Kürzlich entdeckte ich in einem antiquarisch erworbenen Buch ( = Siegmund Riezler: Die Orts-, Wasser- und Bergnamen des Berchtesgadener Landes, 1913) den Begriff Seelenfenster. Sie heißen im Berchtesgadener Land Seelabalgga oder auch Seelenglotz oder Seelenloch. Es sind "kleine Fensterchen im Blockhausbau (...), die einem alten heidnischen Brauch zufolge geöffnet wurden, um der Seele Verstorbener Austritt zu gewähren und nach Verschließen von innen Wiedereintritt als Wiederkommer (Geister ?) zu verwehren."
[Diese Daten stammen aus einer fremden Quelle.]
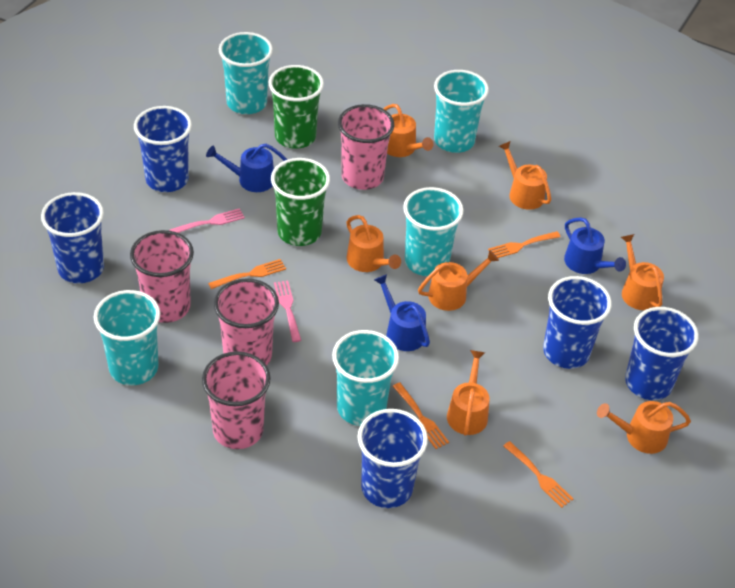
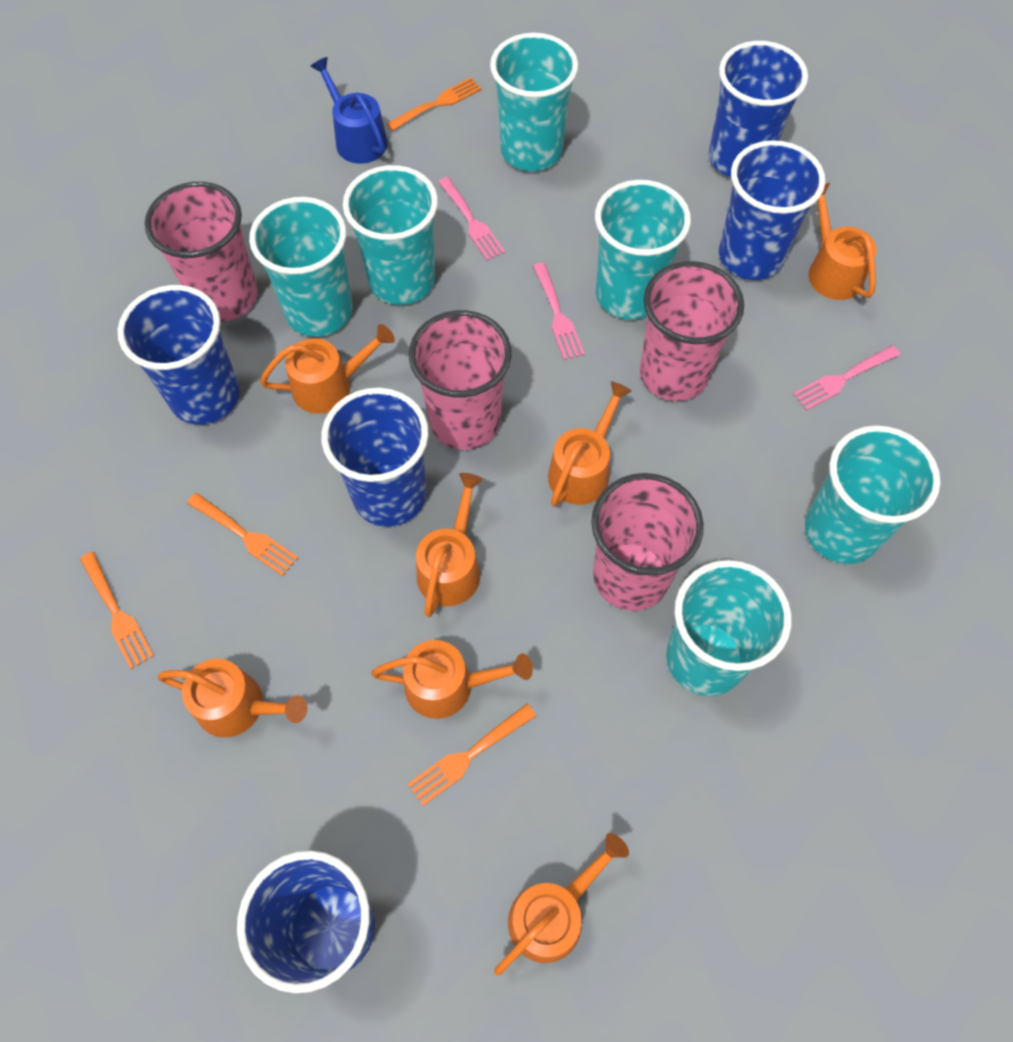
blue watering can: 3 -> 1
green cup: 2 -> 0
pink fork: 2 -> 3
turquoise cup: 5 -> 6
Ein Seelabalgga unterhalb des Vogelhäusls am Hausknechtlehen
auf der Metzenleiten am Südhang der Kneifelspitze
Interessanterweise machten wir kürzlich einen Ausflug zur Kneifelspitze und ebenso kürzlich erhielt ich den Tipp, die Marxenhöhe zu besuchen, die nur 300 m Luftlinie vom Hausknechtlehen liegt.
Das Hausknechtlehen als früher typischer Zwiehof bzw. Einödhof (erbaut 1592 !) selbst ist inzwischen zu einer Ferienwohnung umgebaut worden, ebenso der nebenstehende Feldkasten und steht unter Denkmalschutz, daher ist auch noch das Seelenfenster im Originalzustend erhalten.
In der Region Maria Gern - eventuell im Berchtesgadner Raum selbst - gab oder gibt es noch mehrere Seelenfenster.
Dem Volksglauben nach wurden die verstorbenen Seelen auf ihrem Seelenweg in den Schoß der Urmutter und Bergmutter Percht von den Seelenbegleitern (= Zug der Untersbergmandl) geführt - und damit in das Ahnenreich des Untersbergs, als einzigen mitteleuropäischen Ahnenberg.
Bis heute hat sich das Wissen um Seelenwanderung und Seelenbegleiter nicht nur in den Untersbergsagen sondern auch sehr stark in der Schweizer Bergwelt mit ihrem Gratzug (Stichwort Winna) erhalten.
Im Volk gab es lange Zeit den Brauch Kerzen in Fenster zu stellen, um den in Dunkelheit umherirrenden Armen Seelen den Weg zu weisen. In den Zeiten ohne Elektrizität galt die Dunkelheit als Zeit der Geister. In heutiger Zeit werden Seelenwege aufgrund der Zersiedlung und Lichtsmog von den Armen Seelen nicht mehr gefunden oder erkannt und so werden sie heute wie damals zu Irrlichtern.
Das Thema passt natürlich gerade jetzt zu den bevorstehenden Rauhnächten, wo die Percht mit ihrer Wilden Jagd die Armen (verirrten) Seelen zum Jahresende aufsammelt und in ihr Unterweltreich begleitet.
Sehr interessant in diesem Zusammenhang ist auch die landschaftsmythologische Lage jener Bauernhäuser bei Berchtesgaden bzw. Maria Gern, gilt dieser Bereich nach der Patriachatsforscherin Dr. Heide Göttner-Abendroth (Philosophin und Kultur- und Gesellschaftsforscherin) doch als der Ausläufer der Roten Liegenden Göttin von Ettenberg. Vom
Kiliansberg im Zentrum des Unterleibs der Liegenden Göttin gibt es
die Überlieferung der Drei Sennerinnen, die versteinert wurden.
Göttner-Abendroth identifiziert wiederum einen Tätigkeitsraum der
Drei Wildfrauen als Priesterinnen der Percht, die dort sogar eine Alm
besaßen und im Rahmen der Patriachalisierung sich zurückzogen.